SW: Dies ist die Abkürzung für „Sokratischer Weg”.

Überzeugen: Jemanden zu überzeugen, bedeutet, seine Ansicht ohne Einsatz von Zwang zu verändern. Menschen zu überzeugen ist nicht erklärtes Ziel des Sokratischen Wegs

Überzeugung: Eine festgehaltene Meinung oder Ansicht, die auf persönlichen Erfahrungen, Wissen oder Glauben basiert und oft dazu führt, dass eine Person an die Richtigkeit oder Gültigkeit dieser Ansicht glaubt.

Verständnislast: Die Verantwortung, die eine Person trägt, um die Bedeutung und Intentionen eines Kommunikationspartners zu verstehen und zu interpretieren. Diese Last liegt oft auf beiden Seiten einer Interaktion, wobei jeder Teilnehmer bemüht sein sollte, die Perspektive des anderen zu erfassen und Missverständnisse zu vermeiden.

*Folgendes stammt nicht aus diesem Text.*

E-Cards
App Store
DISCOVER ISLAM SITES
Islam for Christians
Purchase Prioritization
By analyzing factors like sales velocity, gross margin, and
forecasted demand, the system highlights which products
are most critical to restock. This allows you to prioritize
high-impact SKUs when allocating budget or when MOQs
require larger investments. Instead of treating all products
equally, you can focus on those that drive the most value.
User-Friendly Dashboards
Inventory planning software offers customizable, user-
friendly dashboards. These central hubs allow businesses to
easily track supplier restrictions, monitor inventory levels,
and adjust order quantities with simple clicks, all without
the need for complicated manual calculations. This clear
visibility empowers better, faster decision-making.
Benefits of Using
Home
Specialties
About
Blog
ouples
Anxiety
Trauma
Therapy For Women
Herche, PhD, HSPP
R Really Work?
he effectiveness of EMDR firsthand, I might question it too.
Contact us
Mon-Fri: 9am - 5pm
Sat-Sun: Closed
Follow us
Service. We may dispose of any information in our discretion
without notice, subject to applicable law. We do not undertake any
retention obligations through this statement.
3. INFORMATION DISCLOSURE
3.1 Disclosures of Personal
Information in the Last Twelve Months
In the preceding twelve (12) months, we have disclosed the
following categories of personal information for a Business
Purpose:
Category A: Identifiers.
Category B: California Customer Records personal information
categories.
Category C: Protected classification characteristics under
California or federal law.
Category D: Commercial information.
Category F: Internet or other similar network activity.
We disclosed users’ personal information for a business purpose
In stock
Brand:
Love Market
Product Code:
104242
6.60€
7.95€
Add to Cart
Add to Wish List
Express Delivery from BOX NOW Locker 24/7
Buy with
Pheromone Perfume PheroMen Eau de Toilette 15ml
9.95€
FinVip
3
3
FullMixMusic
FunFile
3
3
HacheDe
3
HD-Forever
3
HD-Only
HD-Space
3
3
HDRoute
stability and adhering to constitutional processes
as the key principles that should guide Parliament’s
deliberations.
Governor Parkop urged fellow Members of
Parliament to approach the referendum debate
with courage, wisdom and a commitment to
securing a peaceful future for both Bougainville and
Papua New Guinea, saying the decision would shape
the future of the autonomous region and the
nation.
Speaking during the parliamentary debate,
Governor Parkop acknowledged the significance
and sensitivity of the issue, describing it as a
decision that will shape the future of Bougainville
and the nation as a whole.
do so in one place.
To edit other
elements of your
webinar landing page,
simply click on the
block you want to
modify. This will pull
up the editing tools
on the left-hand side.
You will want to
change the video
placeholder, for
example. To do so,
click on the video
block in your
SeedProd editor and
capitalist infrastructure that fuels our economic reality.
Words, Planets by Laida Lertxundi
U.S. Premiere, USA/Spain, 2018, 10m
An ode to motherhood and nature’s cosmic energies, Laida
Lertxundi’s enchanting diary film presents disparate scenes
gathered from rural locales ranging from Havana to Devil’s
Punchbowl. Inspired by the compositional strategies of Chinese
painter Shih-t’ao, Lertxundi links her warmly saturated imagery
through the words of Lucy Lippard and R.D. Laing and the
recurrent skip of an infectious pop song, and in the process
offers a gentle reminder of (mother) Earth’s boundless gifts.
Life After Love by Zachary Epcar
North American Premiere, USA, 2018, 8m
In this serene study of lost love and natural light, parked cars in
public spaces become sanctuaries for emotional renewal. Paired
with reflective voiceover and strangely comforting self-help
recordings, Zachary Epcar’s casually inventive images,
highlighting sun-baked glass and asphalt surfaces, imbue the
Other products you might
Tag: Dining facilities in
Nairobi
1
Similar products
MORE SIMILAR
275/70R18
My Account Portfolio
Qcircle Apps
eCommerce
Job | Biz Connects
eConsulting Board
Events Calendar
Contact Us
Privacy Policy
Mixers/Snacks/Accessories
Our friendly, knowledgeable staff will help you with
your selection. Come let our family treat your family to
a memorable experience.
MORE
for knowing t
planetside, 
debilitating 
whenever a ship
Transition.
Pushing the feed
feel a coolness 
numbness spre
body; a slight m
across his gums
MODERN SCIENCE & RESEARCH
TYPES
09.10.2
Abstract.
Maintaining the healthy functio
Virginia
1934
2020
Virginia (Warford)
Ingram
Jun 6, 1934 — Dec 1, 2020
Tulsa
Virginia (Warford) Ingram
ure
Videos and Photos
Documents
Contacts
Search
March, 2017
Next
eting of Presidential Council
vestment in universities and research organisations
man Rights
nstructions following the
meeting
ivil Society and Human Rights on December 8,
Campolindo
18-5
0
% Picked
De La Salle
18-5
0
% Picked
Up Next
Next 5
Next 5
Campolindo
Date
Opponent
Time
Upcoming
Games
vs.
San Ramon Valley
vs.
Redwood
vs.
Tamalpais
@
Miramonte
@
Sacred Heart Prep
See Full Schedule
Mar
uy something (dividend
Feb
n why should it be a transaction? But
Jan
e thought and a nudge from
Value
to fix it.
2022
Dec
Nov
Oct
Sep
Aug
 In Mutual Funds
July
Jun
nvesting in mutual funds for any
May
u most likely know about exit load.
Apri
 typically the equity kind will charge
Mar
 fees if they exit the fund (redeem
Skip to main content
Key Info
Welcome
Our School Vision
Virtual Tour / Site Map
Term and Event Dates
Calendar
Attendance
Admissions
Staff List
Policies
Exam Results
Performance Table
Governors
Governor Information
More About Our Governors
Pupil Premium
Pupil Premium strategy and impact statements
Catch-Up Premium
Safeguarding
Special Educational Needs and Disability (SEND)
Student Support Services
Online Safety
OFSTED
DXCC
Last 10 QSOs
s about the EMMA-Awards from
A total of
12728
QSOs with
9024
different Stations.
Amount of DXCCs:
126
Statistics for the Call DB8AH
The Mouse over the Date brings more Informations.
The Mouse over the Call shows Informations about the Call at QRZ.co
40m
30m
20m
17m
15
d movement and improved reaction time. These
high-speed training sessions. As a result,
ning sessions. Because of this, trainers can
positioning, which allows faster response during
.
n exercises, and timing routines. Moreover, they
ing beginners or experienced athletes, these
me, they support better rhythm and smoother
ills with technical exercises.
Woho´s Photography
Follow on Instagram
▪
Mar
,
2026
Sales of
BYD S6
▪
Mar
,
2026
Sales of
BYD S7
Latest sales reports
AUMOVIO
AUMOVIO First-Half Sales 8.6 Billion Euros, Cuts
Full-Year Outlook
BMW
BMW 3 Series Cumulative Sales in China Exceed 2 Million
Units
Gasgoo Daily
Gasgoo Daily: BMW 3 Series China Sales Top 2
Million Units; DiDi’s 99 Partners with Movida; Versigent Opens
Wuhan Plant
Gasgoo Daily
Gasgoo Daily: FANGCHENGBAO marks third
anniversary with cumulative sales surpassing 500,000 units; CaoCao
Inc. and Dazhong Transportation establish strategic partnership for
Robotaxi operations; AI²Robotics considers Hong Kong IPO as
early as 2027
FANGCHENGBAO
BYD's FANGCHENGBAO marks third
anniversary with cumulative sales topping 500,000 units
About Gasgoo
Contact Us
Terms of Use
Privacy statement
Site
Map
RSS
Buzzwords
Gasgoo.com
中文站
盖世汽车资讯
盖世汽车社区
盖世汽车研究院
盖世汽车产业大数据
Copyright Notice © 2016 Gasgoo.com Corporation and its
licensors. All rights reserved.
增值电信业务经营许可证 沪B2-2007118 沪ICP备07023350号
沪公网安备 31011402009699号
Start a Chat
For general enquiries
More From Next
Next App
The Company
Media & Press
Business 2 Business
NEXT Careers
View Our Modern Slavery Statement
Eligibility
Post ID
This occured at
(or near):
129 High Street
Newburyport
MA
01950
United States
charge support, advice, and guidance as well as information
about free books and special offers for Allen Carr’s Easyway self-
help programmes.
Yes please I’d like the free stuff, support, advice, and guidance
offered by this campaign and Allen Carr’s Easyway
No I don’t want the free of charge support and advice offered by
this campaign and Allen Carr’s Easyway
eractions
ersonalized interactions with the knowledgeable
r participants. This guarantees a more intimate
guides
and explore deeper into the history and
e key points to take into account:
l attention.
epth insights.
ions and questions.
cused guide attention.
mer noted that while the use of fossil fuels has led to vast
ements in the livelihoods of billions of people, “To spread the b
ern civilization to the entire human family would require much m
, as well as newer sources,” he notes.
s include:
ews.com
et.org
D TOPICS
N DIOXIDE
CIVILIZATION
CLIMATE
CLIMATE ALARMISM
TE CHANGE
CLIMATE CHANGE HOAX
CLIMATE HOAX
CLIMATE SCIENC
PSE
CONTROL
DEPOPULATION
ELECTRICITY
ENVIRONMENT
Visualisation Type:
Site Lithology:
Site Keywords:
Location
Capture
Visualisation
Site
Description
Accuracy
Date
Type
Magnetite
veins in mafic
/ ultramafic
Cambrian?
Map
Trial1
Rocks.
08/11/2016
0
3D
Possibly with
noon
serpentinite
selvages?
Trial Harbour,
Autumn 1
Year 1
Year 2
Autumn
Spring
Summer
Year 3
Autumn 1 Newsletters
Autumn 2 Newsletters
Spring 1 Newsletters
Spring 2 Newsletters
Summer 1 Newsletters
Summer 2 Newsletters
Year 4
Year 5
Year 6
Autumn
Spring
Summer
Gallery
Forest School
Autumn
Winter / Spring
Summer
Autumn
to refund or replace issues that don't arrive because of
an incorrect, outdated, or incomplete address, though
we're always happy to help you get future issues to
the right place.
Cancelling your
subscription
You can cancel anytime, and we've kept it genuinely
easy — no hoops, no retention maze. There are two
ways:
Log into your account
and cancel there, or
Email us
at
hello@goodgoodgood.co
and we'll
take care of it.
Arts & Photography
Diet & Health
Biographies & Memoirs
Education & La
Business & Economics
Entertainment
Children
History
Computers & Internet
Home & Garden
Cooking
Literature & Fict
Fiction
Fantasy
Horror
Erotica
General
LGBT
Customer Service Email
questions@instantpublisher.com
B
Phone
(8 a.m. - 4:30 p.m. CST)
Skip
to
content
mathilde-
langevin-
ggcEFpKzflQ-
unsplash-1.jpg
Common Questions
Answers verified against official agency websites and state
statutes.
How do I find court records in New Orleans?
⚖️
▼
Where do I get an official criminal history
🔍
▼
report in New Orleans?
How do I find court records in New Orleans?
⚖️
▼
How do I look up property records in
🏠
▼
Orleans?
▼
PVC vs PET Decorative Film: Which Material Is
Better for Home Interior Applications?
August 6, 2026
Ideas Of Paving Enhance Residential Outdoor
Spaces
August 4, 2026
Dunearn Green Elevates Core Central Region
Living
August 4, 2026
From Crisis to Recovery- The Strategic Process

Die Verständnislast impliziert eine aktive Beteiligung an der Kommunikation, um sicherzustellen, dass die Nachrichten klar und korrekt verstanden werden. Für ein gutes SW Gespräch sollten wir die Verständnislast primär bei uns selbst sehen, statt beim Interlokutor.

Wahrheitsrelativismus: Der Wahrheitsrelativismus verneint die Existenz einer absoluten Wahrheit. Was wahr ist, hänge vom jeweiligen Betrachter ab. „Das ist ja nur meine Wahrheit” oder „Für jeden ist eben etwas anderes wahr” sind typische Beispiele für wahrheitsrelativistische Aussagen. Ein SW-Gespräch zu führen, bei dem der Gesprächspartner starke wahrheitsrelativistische Positionen vertritt, kann eine besondere Herausforderung darstellen.

Wohlwollende Interpretation: verfolgt den Ansatz, dem Gesprächspartner wohlwollend und großzügig mit Verständnis zu begegnen. Dies bedeutet, die Äußerungen und Handlungen des Partners im besten Licht zu betrachten und bestmögliche Absichten zu vermuten, auch wenn sie möglicherweise nicht klar ausgedrückt wurden. Wohlwollende Interpretation fördert Vertrauen, Empathie und einen konstruktiven Dialog, indem sie Raum für positive Auslegungen schafft und Missverständnisse minimiert.